Havayolu 101’de zaman zaman değindiğimiz üzere, havayolu şirketleri kuruldukları ilk yıllardan bugüne daima, ait oldukları devletlerin uluslararası siyasetinde etkin birer araç olarak kullanılmışlardır.
Devletler arasındaki bir takım sembolik ama önemli hususlarda havayollarının tutumu, tartışma konusu olmuştur.
Geçtiğimiz günlerde işte bunlardan bir tanesi, Çin ile Tayvan arasındaki anlaşmazlık sebebiyle gündeme geldi.
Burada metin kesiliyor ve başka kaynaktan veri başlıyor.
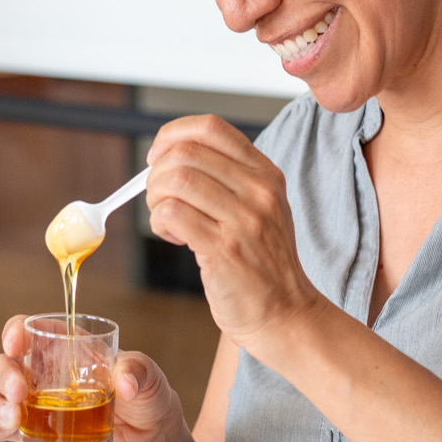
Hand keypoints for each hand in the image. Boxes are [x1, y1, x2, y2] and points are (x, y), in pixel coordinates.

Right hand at [0, 315, 186, 441]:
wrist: (148, 439)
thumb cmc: (146, 397)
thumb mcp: (150, 378)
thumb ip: (139, 372)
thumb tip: (124, 383)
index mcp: (65, 347)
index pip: (30, 328)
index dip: (15, 330)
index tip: (16, 344)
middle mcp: (41, 371)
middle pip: (3, 363)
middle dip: (3, 375)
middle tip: (21, 394)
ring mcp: (31, 402)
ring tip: (13, 420)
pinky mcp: (29, 431)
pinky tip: (2, 432)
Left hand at [145, 115, 329, 341]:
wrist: (285, 313)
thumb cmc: (263, 263)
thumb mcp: (261, 208)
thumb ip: (227, 179)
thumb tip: (169, 157)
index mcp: (265, 174)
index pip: (211, 128)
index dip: (172, 135)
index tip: (158, 156)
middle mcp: (258, 191)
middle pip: (185, 154)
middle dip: (156, 174)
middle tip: (159, 198)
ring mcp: (243, 220)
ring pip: (174, 181)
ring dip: (156, 200)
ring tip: (167, 220)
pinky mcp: (223, 250)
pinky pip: (172, 214)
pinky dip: (159, 223)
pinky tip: (172, 237)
Bilindiği üzere Çin, 1949 yılında yaşanan kopuşa rağmen, Tayvan’ın bağımsızlığını tanımıyor. Bu yüzden, havayolu şirketlerinin bilet rezervasyon ve satış kanallarında, Tayvan’ın ayrı bir ülke olarak tanımlanmasına karşı çıkıyor.
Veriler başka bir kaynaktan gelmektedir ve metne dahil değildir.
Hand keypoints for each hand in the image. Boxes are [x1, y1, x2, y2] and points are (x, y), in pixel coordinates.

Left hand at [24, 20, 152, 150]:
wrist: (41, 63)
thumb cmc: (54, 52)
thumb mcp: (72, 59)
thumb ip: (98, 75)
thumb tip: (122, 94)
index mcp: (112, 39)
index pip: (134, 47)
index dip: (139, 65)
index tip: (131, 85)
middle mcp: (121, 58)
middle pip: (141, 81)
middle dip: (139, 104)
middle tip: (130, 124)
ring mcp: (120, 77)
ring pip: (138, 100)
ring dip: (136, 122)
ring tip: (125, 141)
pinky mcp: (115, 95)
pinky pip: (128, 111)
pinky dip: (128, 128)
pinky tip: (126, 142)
Çin, 2018 yılının başında yayımladığı bir bildiri ile, Tayvan’a sefer yapmakta olan 44 farklı havayolu şirketini, gerekliği değişikliği yapmaları konusunda ikaz etmişti.
Bunun için tanınan süre, 25 Temmuz 2018 tarihinde bitiyordu.
Verilen mühlete kadar bu değişikliği yerine getirmeyen havayollarını Çin’in ne gibi bir yaptırımda bulunacağı ise belli değildi.
Çin’in bu talebine son ana kadar direnen, Amerikalı dört taşıyıcı oldu.
American Airlines, Delta Air Lines, United Airlines ve Hawaiian Airlines, Tayvan’ın Çin’e ait bir bölge olarak gösterimi konusundaki mühlet bitene kadar bekledi.
Ama neticede Çin’in istediği oldu ve Amerikalılar hariç tüm havayolu şirketleri, Tayvan’ı, Çin’in bir parçası gibi göstermeye başladı.
Amerikalı taşıyıcılar ise, Tayvan ve Çin ibarelerini beraberce kullanmak yerine sadece, uçuş seçenekleri arasına Tayvan’ın başkenti Taipei’nin havalimanı ve şehir kodlarını koymakla yetindi.
Tayvan’ın bu konuda yaptığı itiraz ve gösterdiği tepki yetersiz kaldı.
Çin ayrıca, kendisine ait özerk yönetim bölgeleri olan Hong Kong ve Macau’nun da havayolu rezervasyon ve satış kanllarında ayrı birer devlet olarak tanımlanmamasını istemişti.
Neticede, devletler arasında süre gelen siyasî bir konuda güç gösterisinin yapıldığı yer yine havayolu sektörü oldu.